Now if you think about what $A^TA = AA^T = I$ some intuition could be that that since $A^T$ "undoes the rotations of $A$ but does the stretching again", that there is in fact "no stretching or squishing". That is the eigenvalues should have magnitude $1$. Therefore in some intuitive sense $A$ is only "rotating things" and we then know it commutes with $A^T$ which "rotates backwards". This notion vaguely places some constraints on how axes should move but says that since going forward and back look similar it looks like a rotation which should be diagonalizable using complex numbers.(Look at examples where they don't commute like the matrix in misconception 1) Some rigor or intuition can be brought to these ideas with something called the polar decomposition. Overall this was very hand wavy, but hopefully helps give some vague inkling why this might be true. I highly highly recommend drawing and playing around with more example on paper by yourself. It is essential.
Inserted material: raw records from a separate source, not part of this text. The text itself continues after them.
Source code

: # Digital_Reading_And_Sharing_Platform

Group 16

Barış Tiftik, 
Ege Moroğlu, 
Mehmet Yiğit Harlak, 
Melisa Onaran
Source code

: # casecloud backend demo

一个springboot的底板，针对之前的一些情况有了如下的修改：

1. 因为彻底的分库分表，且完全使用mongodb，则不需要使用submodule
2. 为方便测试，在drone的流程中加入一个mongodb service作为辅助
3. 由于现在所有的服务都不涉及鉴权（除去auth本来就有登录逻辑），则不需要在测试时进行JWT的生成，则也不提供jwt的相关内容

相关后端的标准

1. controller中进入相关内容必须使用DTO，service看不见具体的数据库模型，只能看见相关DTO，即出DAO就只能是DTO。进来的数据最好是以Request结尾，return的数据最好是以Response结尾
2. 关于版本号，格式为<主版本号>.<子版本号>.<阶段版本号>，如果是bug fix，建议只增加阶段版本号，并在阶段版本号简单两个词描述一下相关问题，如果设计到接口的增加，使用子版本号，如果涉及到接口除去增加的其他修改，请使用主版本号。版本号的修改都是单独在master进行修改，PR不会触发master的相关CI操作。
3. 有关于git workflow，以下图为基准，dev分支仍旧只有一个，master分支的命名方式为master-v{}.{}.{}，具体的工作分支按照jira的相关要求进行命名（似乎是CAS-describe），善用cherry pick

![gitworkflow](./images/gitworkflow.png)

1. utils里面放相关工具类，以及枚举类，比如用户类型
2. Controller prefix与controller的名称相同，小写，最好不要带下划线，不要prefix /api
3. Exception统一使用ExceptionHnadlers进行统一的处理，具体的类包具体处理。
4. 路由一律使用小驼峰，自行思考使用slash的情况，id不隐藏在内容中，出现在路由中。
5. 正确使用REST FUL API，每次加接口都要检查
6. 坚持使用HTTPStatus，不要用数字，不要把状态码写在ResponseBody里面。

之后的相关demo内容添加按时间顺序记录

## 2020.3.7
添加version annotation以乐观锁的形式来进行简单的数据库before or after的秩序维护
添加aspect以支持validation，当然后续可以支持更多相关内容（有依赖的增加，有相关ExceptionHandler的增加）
4) Why do the eigenvalues of orthogonal matrices have complex magnitude 1.

Suppose $A$ is an orthogonal matrix and $Av = \lambda v$. We compute $(Av)^*Av = v^*A^TAv = v^*v = |\lambda|^2v^*v \implies |\lambda|^2 = 1$. The symbol $v^*$ means take $v^T$ except with the complex conjugate of all the values, referred to as the conjugate transpose. This guarantees $v^*v \neq 0$. See that $v^Tv = 0$ for eigenvectors of the 90 degree counter clockwise turn.

5) When might the eigenvalues be real and not complex?

It turns out in the third special case listed in section 2 we have a guarantee that the eigenvalues are real. That is a matrix is symmetric its eigenvalues are real.